## RECORDS FOR PROCESSING
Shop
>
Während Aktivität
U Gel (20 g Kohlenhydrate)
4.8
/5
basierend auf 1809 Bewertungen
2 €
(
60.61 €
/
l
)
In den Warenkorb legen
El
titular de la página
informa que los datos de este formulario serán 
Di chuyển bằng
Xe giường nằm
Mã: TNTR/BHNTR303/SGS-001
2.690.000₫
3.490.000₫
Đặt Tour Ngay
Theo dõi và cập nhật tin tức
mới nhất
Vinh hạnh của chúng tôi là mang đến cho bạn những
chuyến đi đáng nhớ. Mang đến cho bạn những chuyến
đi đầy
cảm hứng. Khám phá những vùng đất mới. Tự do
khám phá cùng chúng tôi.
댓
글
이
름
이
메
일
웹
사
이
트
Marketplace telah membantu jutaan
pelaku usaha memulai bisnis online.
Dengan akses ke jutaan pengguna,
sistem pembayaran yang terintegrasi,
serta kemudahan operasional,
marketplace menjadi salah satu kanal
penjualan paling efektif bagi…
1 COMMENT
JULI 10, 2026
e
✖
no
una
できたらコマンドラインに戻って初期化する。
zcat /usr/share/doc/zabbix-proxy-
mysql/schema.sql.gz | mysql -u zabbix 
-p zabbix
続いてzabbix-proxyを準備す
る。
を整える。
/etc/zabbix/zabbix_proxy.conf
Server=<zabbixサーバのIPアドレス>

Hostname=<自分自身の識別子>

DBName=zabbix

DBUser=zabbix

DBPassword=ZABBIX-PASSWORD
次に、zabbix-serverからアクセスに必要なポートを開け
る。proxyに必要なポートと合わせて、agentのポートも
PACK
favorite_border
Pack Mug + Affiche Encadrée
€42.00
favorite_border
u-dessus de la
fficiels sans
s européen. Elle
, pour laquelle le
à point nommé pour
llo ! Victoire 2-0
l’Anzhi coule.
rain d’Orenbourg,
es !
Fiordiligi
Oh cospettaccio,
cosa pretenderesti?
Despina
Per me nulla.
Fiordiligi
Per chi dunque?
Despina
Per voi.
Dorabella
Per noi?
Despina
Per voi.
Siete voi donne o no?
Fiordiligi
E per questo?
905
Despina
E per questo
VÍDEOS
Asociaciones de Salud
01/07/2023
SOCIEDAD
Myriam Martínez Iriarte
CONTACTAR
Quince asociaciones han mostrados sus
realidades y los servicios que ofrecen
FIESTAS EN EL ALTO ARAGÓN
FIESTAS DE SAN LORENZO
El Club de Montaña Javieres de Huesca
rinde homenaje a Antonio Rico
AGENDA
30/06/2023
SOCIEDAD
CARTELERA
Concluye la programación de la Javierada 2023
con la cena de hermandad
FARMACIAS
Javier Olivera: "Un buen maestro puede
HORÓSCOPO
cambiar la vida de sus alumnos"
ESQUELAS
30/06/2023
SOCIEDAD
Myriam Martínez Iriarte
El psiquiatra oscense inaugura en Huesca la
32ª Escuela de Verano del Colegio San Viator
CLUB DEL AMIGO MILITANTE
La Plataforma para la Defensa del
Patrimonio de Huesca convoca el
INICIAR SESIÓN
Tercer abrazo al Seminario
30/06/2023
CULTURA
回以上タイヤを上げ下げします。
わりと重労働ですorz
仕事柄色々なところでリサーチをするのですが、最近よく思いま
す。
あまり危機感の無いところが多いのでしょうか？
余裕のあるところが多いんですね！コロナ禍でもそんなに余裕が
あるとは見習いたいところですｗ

## EXERCISE
The response must contain every line from the listing above in which the string "chúng" appears.

## TASK ANSWER
Vinh hạnh của chúng tôi là mang đến cho bạn những
khám phá cùng chúng tôi.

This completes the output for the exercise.